EXTRACT TO READ.
=== Section Start ===
Elizabeth Brown/U.S. Army

U.S. News

/

Based on an Outdated Defense Strategy, the Senate’s Defense Bill Disregards Constraints Imposed by Record Budget Deficits

On a 25-2 vote last week, the Senate Armed Services Committee approved $740.5 billion in discretionary defense spending as part of the Fiscal Year 2021 National Defense Authorization Act (NDAA).

Although bipartisan agreement on the NDAA tends to be the norm, it is remarkable that an appropriation on this scale generated relatively little dissent in light of updated budget deficit forecasts. The Congressional Budget Office projects federal deficits to hit a record $3.7 trillion this fiscal year.

The consensus in the Senate is explained to some extent by election-year politics. The NDAA provides members of Congress with an opportunity to return defense dollars to their districts.

Case in point is one of the costlier line items in the bill—a $9.1 billion authorization for more F-35 Joint Strike Fighters, which are produced in supply chains spanning more than 307 congressional districts in 45 states. Already the most expensive defense program in U.S. history on account of numerous cost-overruns, the appropriation comes on the heels of a revised Defense Department estimate that the F-35 will require more than $1 trillion for operations and maintenance alone over the next 66 years.
=== Section End ===
Data entries.
=== Section Start ===
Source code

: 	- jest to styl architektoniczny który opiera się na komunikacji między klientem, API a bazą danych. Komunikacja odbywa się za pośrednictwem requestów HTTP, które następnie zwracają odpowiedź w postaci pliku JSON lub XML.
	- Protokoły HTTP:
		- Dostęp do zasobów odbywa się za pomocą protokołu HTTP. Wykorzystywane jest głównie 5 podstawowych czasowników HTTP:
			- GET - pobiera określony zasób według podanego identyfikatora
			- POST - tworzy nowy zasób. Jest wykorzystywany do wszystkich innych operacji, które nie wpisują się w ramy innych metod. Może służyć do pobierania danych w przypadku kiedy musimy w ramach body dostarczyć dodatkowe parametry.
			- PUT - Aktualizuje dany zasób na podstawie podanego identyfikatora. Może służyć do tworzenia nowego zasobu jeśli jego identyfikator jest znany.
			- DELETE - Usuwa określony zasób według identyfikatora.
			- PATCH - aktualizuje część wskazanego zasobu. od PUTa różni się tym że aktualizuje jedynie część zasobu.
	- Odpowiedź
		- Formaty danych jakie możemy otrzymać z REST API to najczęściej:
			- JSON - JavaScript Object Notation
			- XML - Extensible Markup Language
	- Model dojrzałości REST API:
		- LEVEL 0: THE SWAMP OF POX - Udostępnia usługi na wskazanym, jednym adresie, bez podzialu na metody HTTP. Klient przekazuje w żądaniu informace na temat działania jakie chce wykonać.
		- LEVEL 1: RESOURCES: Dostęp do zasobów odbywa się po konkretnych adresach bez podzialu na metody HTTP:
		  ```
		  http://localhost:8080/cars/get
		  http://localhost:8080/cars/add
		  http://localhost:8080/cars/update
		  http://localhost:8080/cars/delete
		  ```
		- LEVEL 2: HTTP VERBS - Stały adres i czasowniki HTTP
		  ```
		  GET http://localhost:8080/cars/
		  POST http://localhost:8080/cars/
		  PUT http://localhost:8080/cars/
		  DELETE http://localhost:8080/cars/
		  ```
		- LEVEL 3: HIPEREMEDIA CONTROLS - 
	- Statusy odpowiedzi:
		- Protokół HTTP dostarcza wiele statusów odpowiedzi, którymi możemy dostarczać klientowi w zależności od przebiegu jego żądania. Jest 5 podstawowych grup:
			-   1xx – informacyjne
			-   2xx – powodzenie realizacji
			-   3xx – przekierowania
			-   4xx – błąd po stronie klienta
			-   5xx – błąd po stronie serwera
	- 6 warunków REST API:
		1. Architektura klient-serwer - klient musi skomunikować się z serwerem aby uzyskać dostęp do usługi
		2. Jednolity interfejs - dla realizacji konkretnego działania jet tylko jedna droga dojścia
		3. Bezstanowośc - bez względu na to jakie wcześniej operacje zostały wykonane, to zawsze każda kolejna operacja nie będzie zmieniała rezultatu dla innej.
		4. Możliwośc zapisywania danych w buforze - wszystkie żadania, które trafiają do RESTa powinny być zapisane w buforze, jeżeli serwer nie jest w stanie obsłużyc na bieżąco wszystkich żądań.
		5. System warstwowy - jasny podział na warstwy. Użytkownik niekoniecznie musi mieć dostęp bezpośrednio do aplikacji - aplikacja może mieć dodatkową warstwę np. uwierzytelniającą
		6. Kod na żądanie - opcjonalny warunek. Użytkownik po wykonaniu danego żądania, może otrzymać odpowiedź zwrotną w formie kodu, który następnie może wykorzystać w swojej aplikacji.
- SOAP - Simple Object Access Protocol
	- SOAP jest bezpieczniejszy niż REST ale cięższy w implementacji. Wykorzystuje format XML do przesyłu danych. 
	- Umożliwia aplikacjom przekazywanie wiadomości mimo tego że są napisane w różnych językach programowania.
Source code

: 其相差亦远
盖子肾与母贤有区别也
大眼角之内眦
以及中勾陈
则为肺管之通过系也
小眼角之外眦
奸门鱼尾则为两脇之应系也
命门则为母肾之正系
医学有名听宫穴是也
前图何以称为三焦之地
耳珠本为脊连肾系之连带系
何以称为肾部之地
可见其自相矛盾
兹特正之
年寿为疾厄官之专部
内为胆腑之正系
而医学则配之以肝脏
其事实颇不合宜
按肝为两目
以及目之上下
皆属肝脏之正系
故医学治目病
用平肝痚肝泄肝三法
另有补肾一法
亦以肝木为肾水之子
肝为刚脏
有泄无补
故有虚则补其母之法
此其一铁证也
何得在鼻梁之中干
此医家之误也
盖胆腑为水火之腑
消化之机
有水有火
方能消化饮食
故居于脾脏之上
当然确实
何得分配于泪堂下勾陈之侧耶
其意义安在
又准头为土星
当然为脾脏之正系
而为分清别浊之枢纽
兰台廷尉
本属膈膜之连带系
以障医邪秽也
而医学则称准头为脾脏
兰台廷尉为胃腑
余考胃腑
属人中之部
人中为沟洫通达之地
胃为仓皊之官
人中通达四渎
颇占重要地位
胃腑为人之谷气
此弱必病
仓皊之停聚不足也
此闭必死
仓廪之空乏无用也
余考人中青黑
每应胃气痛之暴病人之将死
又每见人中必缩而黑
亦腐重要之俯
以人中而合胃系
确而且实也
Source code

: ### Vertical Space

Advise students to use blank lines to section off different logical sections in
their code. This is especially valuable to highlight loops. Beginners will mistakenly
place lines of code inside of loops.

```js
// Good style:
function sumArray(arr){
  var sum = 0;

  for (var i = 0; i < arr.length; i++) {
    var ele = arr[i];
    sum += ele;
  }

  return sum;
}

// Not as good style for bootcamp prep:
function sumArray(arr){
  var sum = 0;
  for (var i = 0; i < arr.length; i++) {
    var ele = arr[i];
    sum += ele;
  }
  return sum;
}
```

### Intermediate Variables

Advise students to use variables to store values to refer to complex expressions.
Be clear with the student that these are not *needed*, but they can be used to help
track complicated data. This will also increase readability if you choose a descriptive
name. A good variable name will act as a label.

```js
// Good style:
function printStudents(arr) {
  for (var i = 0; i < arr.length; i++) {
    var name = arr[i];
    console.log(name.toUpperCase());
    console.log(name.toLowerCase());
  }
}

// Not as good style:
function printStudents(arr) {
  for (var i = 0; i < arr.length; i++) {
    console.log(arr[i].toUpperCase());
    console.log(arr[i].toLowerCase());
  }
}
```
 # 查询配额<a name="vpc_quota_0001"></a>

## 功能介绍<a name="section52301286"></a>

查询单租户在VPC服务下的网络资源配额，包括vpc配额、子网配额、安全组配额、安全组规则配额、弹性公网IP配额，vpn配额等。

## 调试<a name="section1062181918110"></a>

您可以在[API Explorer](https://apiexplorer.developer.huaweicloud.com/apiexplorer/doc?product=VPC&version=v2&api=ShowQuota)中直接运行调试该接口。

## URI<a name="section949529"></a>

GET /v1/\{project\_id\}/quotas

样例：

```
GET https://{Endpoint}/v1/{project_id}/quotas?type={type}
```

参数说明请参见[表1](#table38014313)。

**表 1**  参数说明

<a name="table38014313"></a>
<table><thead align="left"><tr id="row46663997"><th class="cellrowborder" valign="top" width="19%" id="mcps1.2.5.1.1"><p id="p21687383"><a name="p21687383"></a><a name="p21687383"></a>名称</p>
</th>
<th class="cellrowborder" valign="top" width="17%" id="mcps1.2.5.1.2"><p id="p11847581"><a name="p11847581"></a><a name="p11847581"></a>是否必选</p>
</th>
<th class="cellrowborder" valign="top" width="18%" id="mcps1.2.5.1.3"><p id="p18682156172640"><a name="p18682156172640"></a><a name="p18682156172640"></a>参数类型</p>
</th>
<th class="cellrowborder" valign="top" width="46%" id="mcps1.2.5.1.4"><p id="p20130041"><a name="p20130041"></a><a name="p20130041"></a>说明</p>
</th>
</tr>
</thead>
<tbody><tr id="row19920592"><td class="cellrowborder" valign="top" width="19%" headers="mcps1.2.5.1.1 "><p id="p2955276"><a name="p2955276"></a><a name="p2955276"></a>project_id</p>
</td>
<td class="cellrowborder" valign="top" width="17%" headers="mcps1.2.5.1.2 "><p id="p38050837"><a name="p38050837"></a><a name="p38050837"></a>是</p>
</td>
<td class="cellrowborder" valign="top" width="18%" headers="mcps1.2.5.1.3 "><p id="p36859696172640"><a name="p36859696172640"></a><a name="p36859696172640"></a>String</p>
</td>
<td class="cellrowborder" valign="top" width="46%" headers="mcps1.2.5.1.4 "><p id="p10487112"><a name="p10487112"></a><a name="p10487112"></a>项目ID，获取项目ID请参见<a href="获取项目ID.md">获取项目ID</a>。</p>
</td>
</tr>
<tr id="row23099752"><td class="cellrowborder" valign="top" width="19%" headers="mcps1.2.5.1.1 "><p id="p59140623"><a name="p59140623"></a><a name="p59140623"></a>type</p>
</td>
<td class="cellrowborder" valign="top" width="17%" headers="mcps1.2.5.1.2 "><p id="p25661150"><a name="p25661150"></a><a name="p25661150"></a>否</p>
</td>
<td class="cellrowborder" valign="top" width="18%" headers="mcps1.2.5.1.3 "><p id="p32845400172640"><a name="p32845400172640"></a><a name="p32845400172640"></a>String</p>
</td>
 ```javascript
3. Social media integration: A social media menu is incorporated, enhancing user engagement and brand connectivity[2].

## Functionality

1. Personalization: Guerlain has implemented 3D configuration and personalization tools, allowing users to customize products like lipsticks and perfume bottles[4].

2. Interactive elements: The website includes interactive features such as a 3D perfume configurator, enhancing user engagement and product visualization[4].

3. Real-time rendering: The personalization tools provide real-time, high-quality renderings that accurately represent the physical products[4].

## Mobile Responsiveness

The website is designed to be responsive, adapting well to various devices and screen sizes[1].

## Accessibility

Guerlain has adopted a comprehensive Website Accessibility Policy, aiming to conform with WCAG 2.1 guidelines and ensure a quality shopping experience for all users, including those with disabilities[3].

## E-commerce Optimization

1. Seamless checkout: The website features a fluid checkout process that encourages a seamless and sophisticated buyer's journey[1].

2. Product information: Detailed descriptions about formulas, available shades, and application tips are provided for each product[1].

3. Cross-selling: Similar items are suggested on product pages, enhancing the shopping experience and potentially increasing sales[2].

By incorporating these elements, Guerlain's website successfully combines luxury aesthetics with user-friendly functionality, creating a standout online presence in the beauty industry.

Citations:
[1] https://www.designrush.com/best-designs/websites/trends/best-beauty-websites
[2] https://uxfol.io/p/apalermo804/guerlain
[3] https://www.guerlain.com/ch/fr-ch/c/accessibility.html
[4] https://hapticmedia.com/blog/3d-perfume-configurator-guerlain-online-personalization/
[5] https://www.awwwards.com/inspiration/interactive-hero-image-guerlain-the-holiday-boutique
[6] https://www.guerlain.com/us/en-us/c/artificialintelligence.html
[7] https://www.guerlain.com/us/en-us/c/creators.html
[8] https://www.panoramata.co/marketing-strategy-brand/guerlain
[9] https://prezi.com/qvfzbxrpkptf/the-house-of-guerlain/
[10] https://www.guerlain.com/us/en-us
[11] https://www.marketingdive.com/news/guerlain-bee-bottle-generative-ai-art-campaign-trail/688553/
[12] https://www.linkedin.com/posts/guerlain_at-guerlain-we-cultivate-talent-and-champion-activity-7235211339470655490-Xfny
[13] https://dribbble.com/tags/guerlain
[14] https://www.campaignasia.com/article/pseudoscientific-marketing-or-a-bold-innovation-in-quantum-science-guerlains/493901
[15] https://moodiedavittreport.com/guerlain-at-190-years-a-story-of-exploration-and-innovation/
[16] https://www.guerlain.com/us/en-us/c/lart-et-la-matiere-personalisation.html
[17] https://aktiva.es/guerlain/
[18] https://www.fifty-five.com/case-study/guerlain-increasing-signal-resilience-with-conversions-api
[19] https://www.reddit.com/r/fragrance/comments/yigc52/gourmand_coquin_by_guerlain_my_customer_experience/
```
=== Section End ===
AIM OF THE TASK.
According to the article on the Senate's defense bill, what was the vote by which the Senate Armed Services Committee approved the discretionary defense spending? These items are separate material with no connection to the article.

YOUR SOLUTION.
25-2